The weight of meat you are going to get will obviously vary from cow to cow.  Most of the time, if you purchase a whole cow, you will get a better price than if you buy a smaller portion.  It pays to find a few friends and go in together in this adventure.  There are places that will sell smaller portions, though.  The typical amounts to purchase or share a cow are in fourths.  There are some farms that will sell 1/8th.  If your cow weighed around 400 pounds finished weight, that would mean that 1/4th of a cow would give you 100 pounds of meat (some of the weight will be bones in things like beef ribs and t-bone steaks).  When I think about how much to buy there are three things that factor in for me.  One, how much money do I have to invest in this right now?  Two, how much freezer space do I have available?  Three, when do I want to deal with this again?  Normally, I try to buy enough to last a year so that I only have to do this shopping once a year.  I haven’t had issues with my meat going bad during that time (and according to the USDA’s Freezing and Food Safety information, frozen food is safe indefinitely.  The quality of what you are freezing is the only thing subject to change).

You will need approximately 7 cubic feet of freezer space for a half of a cow.  Our medium sized chest freezer has easily held our quarter cow purchases with plenty of room to spare.

Questions to Ask

If you are like I am, when you are actually on the phone, it is easy to forget exactly what questions to ask.  Sometimes, I feel a bit annoying too when I have so many questions.  Here are the top questions though that I would ask the next time I purchased a cow.  Now, some of these questions you will ask the farmer and some of them you will ask the processor so you need to have both of their contact information.

What do your cows eat?
Are any chemical treatments used on the fields where the cows are grazing?
Is any of their feed genetically modified?
Are your cows given hormones or antibiotics?
Are your cows grass or grain finished?
How is the meat packaged?  (freezer paper or vacuum sealed bags?)
When and where can I pick up the meat?
How many coolers do I need to bring to transport the meat home?
What is the price per pound?  (is that hanging weight or finished?)
Are there any other fees that I should know about?
When is payment due, and what form of payment do you accept?
Can I make any requests in how the cow is butchered (i.e. more ground beef instead of roasts)?
What are the typical cuts included in a whole cow and how much of each are there generally?
How often do you sell your cows? (this will let you know how much you need to buy)

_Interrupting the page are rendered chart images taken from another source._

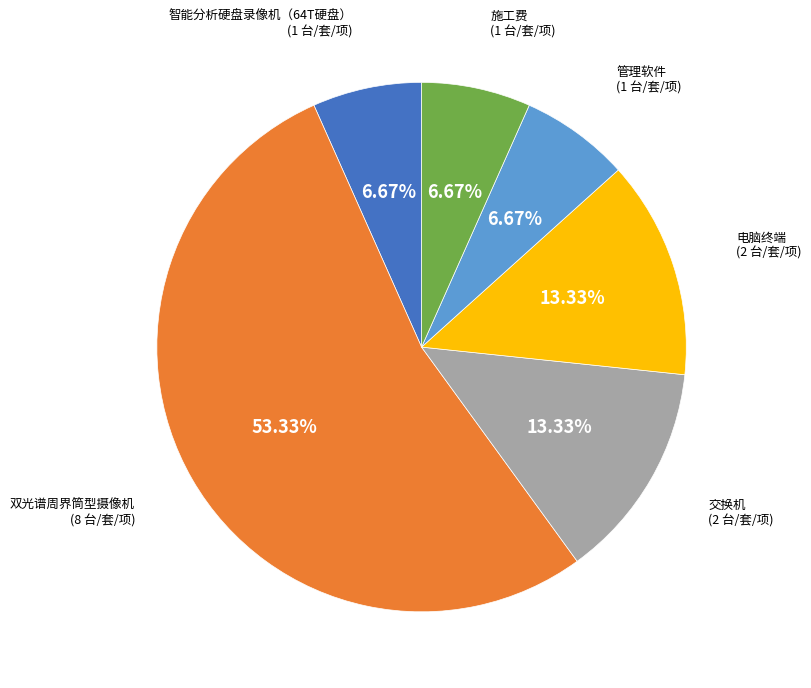

How many slices are in this pie chart?

6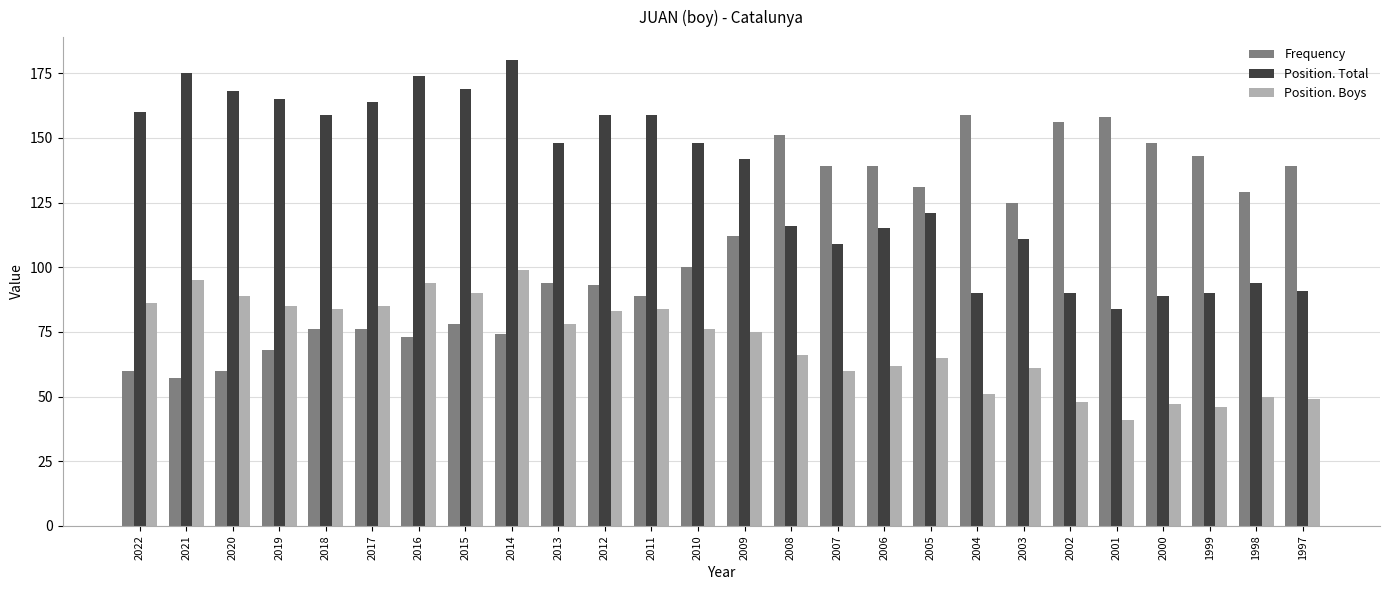

Count the number of categories in the chart.

26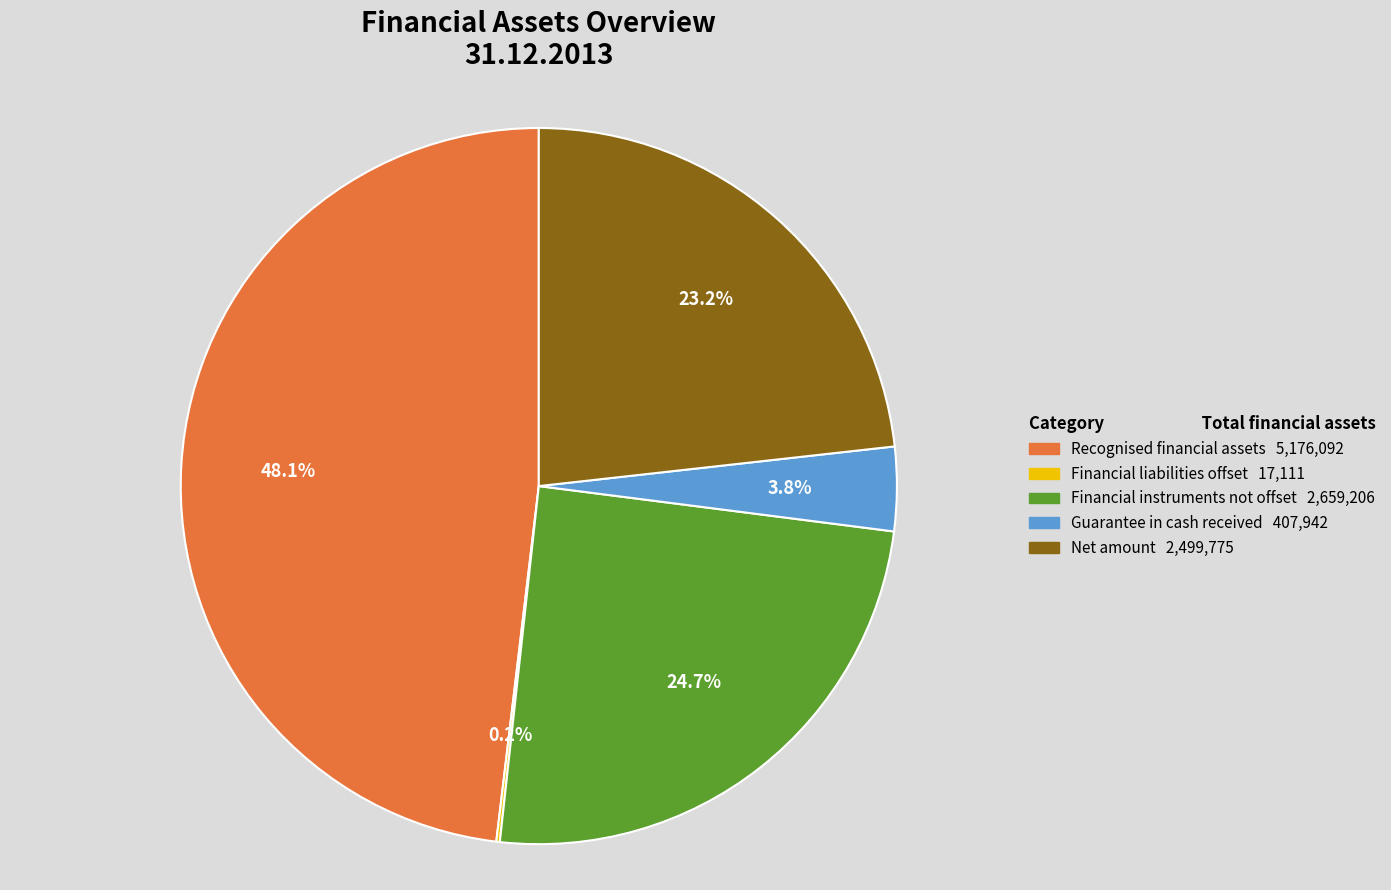

Does any single category account for the majority?

No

If you noticed, I didn’t ask if the beef was organic because many of these smaller farms will essentially be organic without paying all the extra expense to be certified organic.  Oftentimes, that is where you can find some really good deals.

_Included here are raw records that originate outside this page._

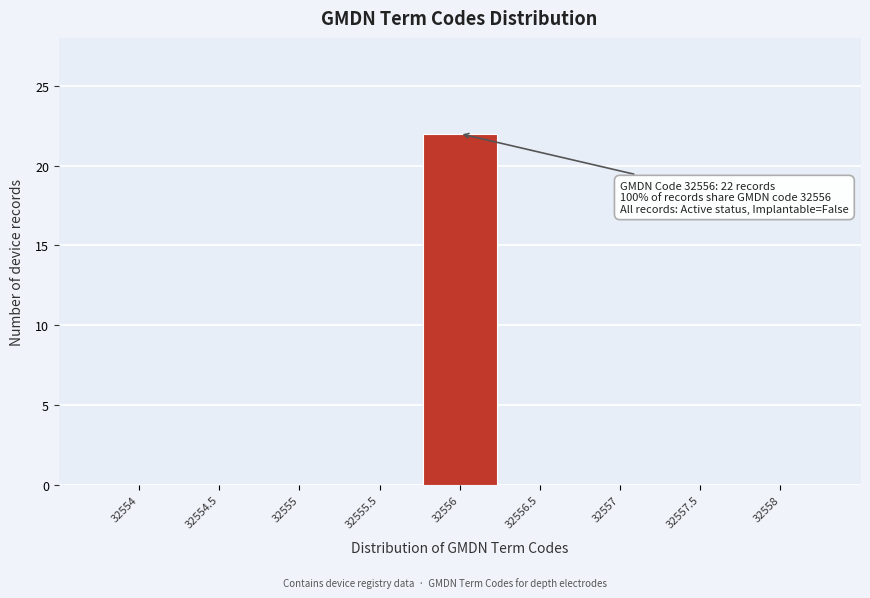

Which range on the x-axis has the tallest bar?

32555.75 to 32556.25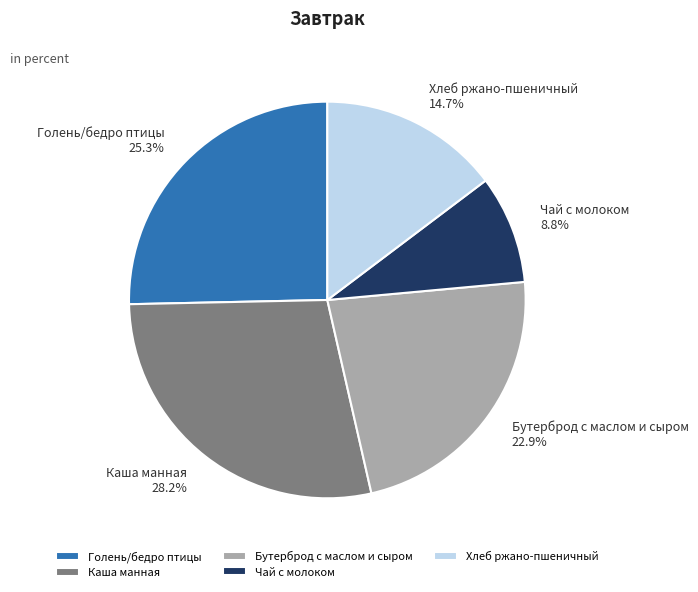

Rank the categories by value from lowest to highest.

Чай с молоком, Хлеб ржано-пшеничный, Бутерброд с маслом и сыром, Голень/бедро птицы, Каша манная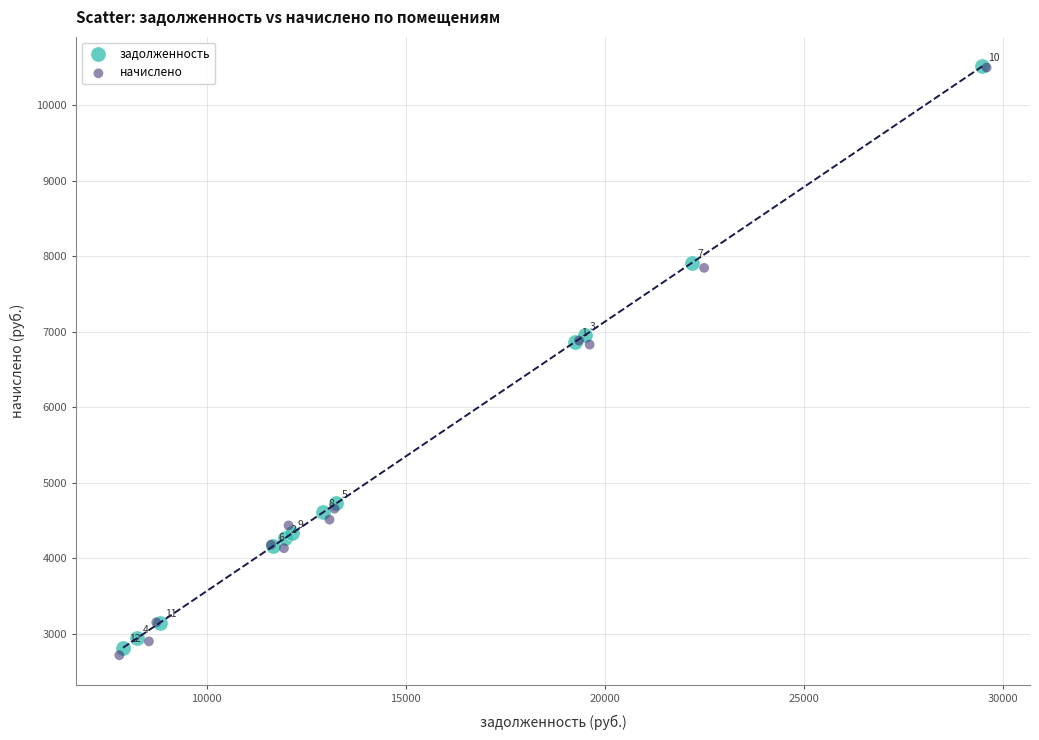

What are all the series names shown in the legend?

задолженность, начислено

Hopefully this has helped to take some of the mystery out of buying a cow.  Remember too, if your first experience isn’t the best, don’t give up.  We weren’t super thrilled with the way our last cow was butchered, but for the price we paid (it was less than $4/lb finished weight!), I’m not about to complain!  The beef was tasty and healthier than anything we had bought before then.  Our beef was double wrapped in freezer paper, and we have had no issues with freezer burn.  This is a great way to see where you beef is coming from and to support your local farmer.  Have fun with it!

Have you bought a cow before?  What lessons did you learn in the process that I might have failed to mention?  Do you have a farm that you love and are willing to share with the rest of us?  If you are new to this, do you have a question that I didn’t answer?